# Gothic 3: Wie kann ich in Geldern eine Rebellion starten???



## Dominik10 (1. Mai 2007)

Hallo,
ich habe in Geldern genug Ruf (90) um zum Stadtschamanen Grok zu kommen, aber wenn ich auf in zu gehe spricht er mich an und meint, "Ich kann keinen verdächtigen Menschen mehr trauen blablabla und er müsse mich töten".
Kurz darauf greift er mich mit seinen Orks an.
Was soll ich nun machen wie kann ich eine Rebellion starten???
mfg Dominik


----------



## HanFred (1. Mai 2007)

*AW: FRAGE: Wie kann ich in Geldern eine Rebellion starten???*



			
				Dominik10 am 01.05.2007 08:24 schrieb:
			
		

> Hallo,
> ich habe in Geldern genug Ruf (90) um zum Stadtschamanen Grok zu kommen, aber wenn ich auf in zu gehe spricht er mich an und meint, "Ich kann keinen verdächtigen Menschen mehr trauen blablabla und er müsse mich töten".
> Kurz darauf greift er mich mit seinen Orks an.
> Was soll ich nun machen wie kann ich eine Rebellion starten???
> mfg Dominik


du hast schon drei oder mehr städte befreit, stimmt's?
dann wird das jetzt in jeder stadt so sein, dass du nicht mehr für die orks questen kannst.

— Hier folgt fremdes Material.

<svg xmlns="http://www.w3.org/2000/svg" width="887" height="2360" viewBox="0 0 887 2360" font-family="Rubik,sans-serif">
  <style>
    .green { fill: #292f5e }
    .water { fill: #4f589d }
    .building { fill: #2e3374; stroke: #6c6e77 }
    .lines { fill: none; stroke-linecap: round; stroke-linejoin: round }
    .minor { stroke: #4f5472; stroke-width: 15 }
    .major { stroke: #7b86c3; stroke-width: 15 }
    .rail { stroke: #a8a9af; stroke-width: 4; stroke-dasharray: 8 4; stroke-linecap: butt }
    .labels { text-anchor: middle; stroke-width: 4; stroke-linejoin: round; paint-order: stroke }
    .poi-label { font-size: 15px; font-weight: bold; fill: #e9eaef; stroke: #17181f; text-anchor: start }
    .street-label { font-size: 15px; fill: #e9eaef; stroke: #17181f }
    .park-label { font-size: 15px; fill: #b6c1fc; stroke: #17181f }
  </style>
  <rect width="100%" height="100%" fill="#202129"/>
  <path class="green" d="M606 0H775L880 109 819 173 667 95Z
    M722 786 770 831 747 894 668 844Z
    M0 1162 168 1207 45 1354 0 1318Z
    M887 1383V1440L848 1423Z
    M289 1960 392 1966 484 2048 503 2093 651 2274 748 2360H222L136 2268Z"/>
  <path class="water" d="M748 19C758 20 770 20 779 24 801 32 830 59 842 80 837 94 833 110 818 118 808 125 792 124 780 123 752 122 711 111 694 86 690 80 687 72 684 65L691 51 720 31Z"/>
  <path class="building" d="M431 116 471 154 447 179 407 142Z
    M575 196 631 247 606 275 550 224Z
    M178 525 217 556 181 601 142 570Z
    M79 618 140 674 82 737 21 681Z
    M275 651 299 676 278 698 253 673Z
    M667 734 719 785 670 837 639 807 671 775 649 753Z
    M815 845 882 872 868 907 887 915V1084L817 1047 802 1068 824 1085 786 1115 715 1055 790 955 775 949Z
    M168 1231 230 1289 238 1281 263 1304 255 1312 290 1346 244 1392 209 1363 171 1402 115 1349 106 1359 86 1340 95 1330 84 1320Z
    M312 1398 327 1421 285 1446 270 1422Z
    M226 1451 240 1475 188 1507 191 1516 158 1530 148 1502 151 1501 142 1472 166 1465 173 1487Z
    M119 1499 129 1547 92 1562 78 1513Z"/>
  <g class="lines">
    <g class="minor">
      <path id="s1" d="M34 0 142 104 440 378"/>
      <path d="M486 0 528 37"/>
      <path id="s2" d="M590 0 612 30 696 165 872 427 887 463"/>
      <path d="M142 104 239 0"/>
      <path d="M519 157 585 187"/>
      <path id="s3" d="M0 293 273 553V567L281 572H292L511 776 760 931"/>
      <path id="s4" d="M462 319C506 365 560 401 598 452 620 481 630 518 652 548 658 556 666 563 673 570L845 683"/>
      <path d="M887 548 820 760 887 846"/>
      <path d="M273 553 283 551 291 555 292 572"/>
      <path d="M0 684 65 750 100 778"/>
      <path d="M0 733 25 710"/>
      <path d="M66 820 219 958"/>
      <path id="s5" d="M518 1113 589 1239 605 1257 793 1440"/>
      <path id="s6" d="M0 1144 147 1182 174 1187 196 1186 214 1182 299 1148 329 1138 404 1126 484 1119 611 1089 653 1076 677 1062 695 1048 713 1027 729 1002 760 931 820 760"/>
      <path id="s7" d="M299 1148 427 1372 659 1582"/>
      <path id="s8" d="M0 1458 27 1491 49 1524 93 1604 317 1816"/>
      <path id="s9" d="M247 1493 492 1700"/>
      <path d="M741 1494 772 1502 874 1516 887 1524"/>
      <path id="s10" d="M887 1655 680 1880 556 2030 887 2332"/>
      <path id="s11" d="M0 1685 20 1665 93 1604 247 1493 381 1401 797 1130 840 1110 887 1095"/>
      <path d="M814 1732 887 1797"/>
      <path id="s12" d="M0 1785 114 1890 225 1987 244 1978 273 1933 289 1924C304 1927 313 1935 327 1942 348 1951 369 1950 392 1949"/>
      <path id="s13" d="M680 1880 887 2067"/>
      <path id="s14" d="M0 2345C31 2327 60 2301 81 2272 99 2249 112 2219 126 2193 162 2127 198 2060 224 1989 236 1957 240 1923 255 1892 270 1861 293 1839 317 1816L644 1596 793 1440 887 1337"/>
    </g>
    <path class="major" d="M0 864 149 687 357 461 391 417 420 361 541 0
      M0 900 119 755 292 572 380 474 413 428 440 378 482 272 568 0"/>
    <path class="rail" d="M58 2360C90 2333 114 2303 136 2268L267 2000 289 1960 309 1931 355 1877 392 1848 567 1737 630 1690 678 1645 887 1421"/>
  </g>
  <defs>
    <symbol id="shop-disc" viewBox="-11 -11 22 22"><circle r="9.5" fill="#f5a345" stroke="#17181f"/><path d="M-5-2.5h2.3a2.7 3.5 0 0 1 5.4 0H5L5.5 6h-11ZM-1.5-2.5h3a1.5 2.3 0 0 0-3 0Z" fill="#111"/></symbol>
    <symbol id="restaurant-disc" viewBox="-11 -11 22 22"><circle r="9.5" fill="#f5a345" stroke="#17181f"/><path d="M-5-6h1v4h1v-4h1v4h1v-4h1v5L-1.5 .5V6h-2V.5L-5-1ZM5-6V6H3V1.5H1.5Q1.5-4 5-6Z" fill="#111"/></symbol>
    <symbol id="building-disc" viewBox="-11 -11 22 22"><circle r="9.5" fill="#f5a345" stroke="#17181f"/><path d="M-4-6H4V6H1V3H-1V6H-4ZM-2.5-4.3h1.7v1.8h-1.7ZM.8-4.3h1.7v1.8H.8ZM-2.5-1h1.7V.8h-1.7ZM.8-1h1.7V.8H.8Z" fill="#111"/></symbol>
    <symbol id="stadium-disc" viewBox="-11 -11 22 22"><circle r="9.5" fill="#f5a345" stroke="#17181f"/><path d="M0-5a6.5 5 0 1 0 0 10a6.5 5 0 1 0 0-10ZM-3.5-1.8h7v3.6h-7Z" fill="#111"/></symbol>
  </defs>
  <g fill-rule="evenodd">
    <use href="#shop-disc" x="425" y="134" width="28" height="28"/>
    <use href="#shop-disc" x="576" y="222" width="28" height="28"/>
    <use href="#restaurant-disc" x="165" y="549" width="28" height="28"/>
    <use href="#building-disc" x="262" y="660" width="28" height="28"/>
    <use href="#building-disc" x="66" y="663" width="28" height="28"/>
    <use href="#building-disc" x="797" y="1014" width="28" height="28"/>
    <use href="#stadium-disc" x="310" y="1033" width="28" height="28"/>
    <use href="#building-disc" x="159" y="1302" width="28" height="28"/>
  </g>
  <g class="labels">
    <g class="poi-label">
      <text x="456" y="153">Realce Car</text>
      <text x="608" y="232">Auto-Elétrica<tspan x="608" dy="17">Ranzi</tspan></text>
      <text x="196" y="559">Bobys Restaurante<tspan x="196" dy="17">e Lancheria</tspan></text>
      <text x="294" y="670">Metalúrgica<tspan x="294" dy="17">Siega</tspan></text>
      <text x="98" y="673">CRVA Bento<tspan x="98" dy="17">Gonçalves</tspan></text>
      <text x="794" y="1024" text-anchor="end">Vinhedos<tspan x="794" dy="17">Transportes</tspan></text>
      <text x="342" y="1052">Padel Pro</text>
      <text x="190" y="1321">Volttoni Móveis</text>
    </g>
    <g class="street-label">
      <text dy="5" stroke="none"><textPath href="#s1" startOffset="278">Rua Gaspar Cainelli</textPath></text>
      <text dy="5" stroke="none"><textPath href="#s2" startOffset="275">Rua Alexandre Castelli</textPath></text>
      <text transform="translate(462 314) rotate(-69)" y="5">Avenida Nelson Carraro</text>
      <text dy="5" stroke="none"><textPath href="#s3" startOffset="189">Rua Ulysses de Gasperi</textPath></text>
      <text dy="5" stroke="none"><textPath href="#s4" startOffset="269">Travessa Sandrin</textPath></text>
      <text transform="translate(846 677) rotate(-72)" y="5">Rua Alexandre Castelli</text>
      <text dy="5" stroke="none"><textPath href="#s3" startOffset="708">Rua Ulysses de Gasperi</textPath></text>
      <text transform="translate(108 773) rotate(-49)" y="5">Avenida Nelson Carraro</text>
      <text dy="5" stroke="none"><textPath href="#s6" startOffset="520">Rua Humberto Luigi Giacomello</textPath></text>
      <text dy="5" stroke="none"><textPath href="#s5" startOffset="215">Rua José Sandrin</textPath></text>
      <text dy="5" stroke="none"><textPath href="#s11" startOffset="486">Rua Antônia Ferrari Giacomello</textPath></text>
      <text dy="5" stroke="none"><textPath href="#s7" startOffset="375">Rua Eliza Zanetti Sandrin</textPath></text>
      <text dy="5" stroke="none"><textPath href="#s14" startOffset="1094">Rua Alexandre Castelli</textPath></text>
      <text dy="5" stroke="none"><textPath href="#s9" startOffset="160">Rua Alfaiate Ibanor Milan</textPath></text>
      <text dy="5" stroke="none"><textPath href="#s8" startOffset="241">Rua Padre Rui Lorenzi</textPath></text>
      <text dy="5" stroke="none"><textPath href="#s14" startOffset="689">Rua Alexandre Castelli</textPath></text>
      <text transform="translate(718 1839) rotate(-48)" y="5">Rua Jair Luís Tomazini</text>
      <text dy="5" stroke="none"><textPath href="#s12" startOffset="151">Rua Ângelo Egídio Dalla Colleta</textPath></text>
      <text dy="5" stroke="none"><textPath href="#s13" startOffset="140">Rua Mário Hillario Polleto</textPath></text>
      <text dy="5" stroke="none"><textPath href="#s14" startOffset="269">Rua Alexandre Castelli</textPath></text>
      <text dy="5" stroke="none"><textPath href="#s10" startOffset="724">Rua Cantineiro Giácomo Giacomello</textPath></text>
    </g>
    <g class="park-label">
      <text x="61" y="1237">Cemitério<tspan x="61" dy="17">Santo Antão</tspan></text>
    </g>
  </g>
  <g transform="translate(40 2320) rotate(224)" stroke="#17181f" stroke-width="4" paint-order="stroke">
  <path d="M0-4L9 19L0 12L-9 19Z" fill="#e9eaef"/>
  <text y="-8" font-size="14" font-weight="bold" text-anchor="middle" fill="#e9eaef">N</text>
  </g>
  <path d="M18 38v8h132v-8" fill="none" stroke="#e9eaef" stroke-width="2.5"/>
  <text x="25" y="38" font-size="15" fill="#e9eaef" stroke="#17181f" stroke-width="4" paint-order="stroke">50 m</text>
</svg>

hmm... versuch's mal im sklavenlager, ich glaube die wichtigen personen sind dort.


----------



## Dominik10 (1. Mai 2007)

*AW: FRAGE: Wie kann ich in Geldern eine Rebellion starten???*



			
				HanFred am 01.05.2007 08:29 schrieb:
			
		

> Dominik10 am 01.05.2007 08:24 schrieb:
> 
> 
> 
> ...



Ja, ich habe schon 4 oder so Städte befreit.
Welches Sklavenlager meinst du das in Geldern.


----------



## HanFred (1. Mai 2007)

*AW: FRAGE: Wie kann ich in Geldern eine Rebellion starten???*



			
				Dominik10 am 01.05.2007 08:45 schrieb:
			
		

> Ja, ich habe schon 4 oder so Städte befreit.
> Welches Sklavenlager meinst du das in Geldern.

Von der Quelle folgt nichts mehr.